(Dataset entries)
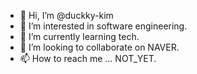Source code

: - 👋 Hi, I’m @duckky-kim
- 👀 I’m interested in software engineering.
- 🌱 I’m currently learning tech.
- 💞️ I’m looking to collaborate on NAVER.
- 📫 How to reach me ... NOT_YET.

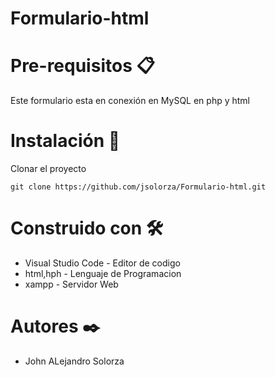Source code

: # Formulario-html
# Pre-requisitos 📋
Este formulario esta en conexión en MySQL en php y html
# Instalación 🔧

Clonar el proyecto

	git clone https://github.com/jsolorza/Formulario-html.git

# Construido con 🛠️

- Visual Studio Code - Editor de codigo
- html,hph - Lenguaje de Programacion
- xampp - Servidor Web

# Autores ✒️

- John ALejandro Solorza
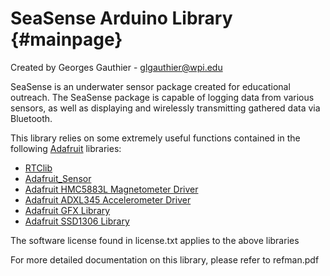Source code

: # SeaSense Arduino Library  {#mainpage}
Created by Georges Gauthier - glgauthier@wpi.edu

SeaSense is an underwater sensor package created for educational outreach. The SeaSense package is capable of logging data from various sensors, as well as displaying and wirelessly transmitting gathered data via Bluetooth. 

This library relies on some extremely useful functions contained in the following [Adafruit](http://adafruit.com/) libraries: 

* [RTClib](https://github.com/adafruit/RTClib)
* [Adafruit_Sensor](https://github.com/adafruit/Adafruit_Sensor)
* [Adafruit HMC5883L Magnetometer Driver](https://github.com/adafruit/Adafruit_HMC5883_Unified)
* [Adafruit ADXL345 Accelerometer Driver](https://github.com/adafruit/Adafruit_ADXL345)
* [Adafruit GFX Library](https://github.com/adafruit/Adafruit-GFX-Library)
* [Adafruit SSD1306 Library](https://github.com/adafruit/Adafruit_SSD1306)

The software license found in license.txt applies to the above libraries

For more detailed documentation on this library, please refer to refman.pdf
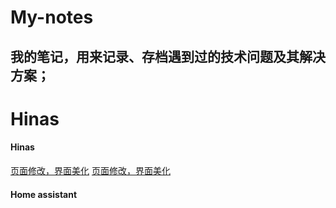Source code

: # My-notes
我的笔记，用来记录、存档遇到过的技术问题及其解决方案；
---
# Hinas
  #### Hinas
  [页面修改，界面美化](https://github.com/Senn666/My-notes/blob/main/%E6%9C%BA%E9%A1%B6%E7%9B%92%E5%88%B7%E6%9C%BA%5BNAS%C2%B7Homeassistant%5D/hinas_%E4%BF%AE%E6%94%B9%E9%A1%B5%E9%9D%A2.md)
  [页面修改，界面美化](./机顶盒刷机[NAS·Homeassistant]/hinas_修改页面.md)
  #### Home assistant
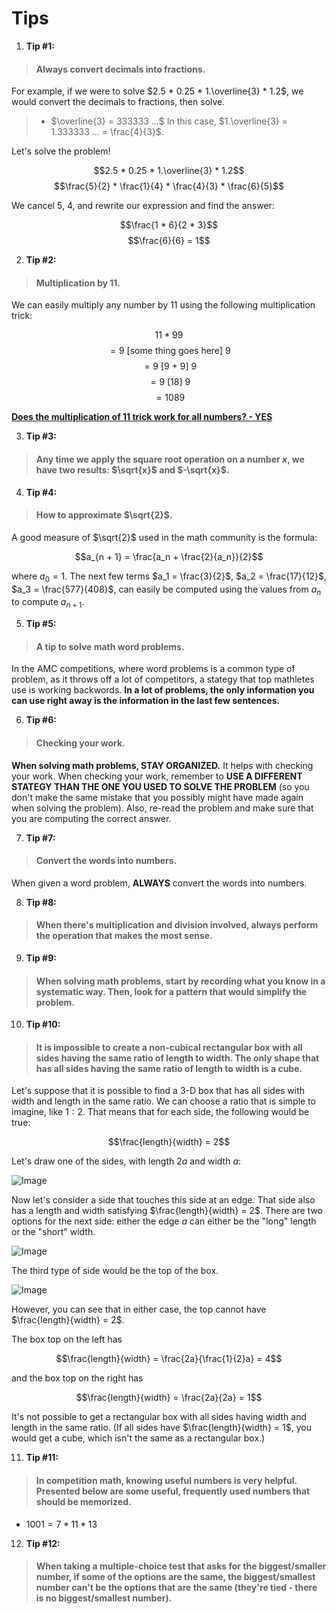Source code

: # Tips

1. **Tip #1:**

> #### **Always convert decimals into fractions.**

For example, if we were to solve $2.5 * 0.25 * 1.\overline{3} * 1.2$, we would convert the decimals to fractions, then solve.

> * $\overline{3} = 333333 ...$
> In this case,  $1.\overline{3} = 1.333333 ... = \frac{4}{3}$.

Let's solve the problem!

$$2.5 * 0.25 * 1.\overline{3} * 1.2$$
$$\frac{5}{2} * \frac{1}{4} * \frac{4}{3} * \frac{6}{5}$$

We cancel $5$, $4$, and rewrite our expression and find the answer:

$$\frac{1 * 6}{2 * 3}$$
$$\frac{6}{6} = 1$$

2. **Tip #2:**

> #### Multiplication by 11.

We can easily multiply any number by 11 using the following multiplication trick:

$$11 * 99$$
$$= 9 \text{ [some thing goes here] } 9$$
$$= 9 \text{ [9 + 9] } 9$$
$$= 9 \text { [18] } 9$$
$$= 1089$$

**[Does the multiplication of 11 trick work for all numbers? - YES](https://forum.poshenloh.com/topic/809/does-the-multiplication-by-11-trick-work-for-numbers-that-aren-t-two-digits?_=1619107946181)**

3. **Tip #3:**

> #### Any time we apply the square root operation on a number $x$, we have two results: $\sqrt{x}$ and $-\sqrt{x}$.

4. **Tip #4:**

> #### How to approximate $\sqrt{2}$.

A good measure of $\sqrt{2}$ used in the math community is the formula:

$$a_{n + 1} = \frac{a_n + \frac{2}{a_n}}{2}$$

where $a_0 = 1$. The next few terms $a_1 = \frac{3}{2}$, $a_2 = \frac{17}{12}$, $a_3 = \frac{577}{408}$, can easily be computed using the values from $a_n$ to compute $a_{n + 1}$.

5. **Tip #5:**

> #### A tip to solve math word problems.

In the AMC competitions, where word problems is a common type of problem, as it throws off a lot of competitors, a stategy that top mathletes use is working backwords. **In a lot of problems, the only information you can use right away is the information in the last few sentences.**

6. **Tip #6:**

> #### Checking your work.

**When solving math problems, STAY ORGANIZED.** It helps with checking your work. When checking your work, remember to **USE A DIFFERENT STATEGY THAN THE ONE YOU USED TO SOLVE THE PROBLEM** (so you don't make the same mistake that you possibly might have made again when solving the problem). Also, re-read the problem and make sure that you are computing the correct answer.

7. **Tip #7:**

> #### Convert the words into numbers.

When given a word problem, **ALWAYS** convert the words into numbers.

8. **Tip #8:**

> #### When there's multiplication and division involved, always perform the operation that makes the most sense.

9. **Tip #9:**

> #### When solving math problems, start by recording what you know in a systematic way. Then, look for a pattern that would simplify the problem.

10. **Tip #10:**

> #### It is impossible to create a non-cubical rectangular box with all sides having the same ratio of length to width. The only shape that has all sides having the same ratio of length to width is a cube.

Let's suppose that it is possible to find a $3$-D box that has all sides with width and length in the same ratio. We can choose a ratio that is simple to imagine, like $1 : 2$.  That means that for each side, the following would be true:

$$\frac{length}{width} = 2$$

Let's draw one of the sides, with length $2a$ and width $a$:

![Image](https://s3.amazonaws.com/thinkific/file_uploads/170860/images/905/779/d91/M1W2D6-ch-part-3-3d-box-2a.png)

Now let's consider a side that touches this side at an edge. That side also has a length and width satisfying $\frac{length}{width} = 2$. There are two options for the next side: either the edge $a$ can either be the "long" length or the "short" width.

![Image](https://s3.amazonaws.com/thinkific/file_uploads/170860/images/e12/91b/bda/M1W2D6-ch-part-3-3d-box-half-a.png)

The third type of side would be the top of the box.

![Image](https://s3.amazonaws.com/thinkific/file_uploads/170860/images/be4/0de/637/M1W2D6-ch-part-3-3d-box-half-a-with-top.png)

However, you can see that in either case, the top cannot have $\frac{length}{width} = 2$.

The box top on the left has

$$\frac{length}{width} = \frac{2a}{\frac{1}{2}a} = 4$$

and the box top on the right has

$$\frac{length}{width} = \frac{2a}{2a} = 1$$

It's not possible to get a rectangular box with all sides having width and length in the same ratio. (If all sides have $\frac{length}{width} = 1$, you would get a cube, which isn't the same as a rectangular box.)

11. **Tip #11:**

> #### In competition math, knowing useful numbers is very helpful. Presented below are some useful, frequently used numbers that should be memorized.

- $1001 = 7 * 11 * 13$

12. **Tip #12:**

> #### When taking a multiple-choice test that asks for the biggest/smaller number, if some of the options are the same, the biggest/smallest number can't be the options that are the same (they're tied - there is no biggest/smallest number).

* **Assigned task**
Find and copy every line in the dataset entries that contains the word "using".

* **Problem solution**
We can easily multiply any number by 11 using the following multiplication trick:
where $a_0 = 1$. The next few terms $a_1 = \frac{3}{2}$, $a_2 = \frac{17}{12}$, $a_3 = \frac{577}{408}$, can easily be computed using the values from $a_n$ to compute $a_{n + 1}$.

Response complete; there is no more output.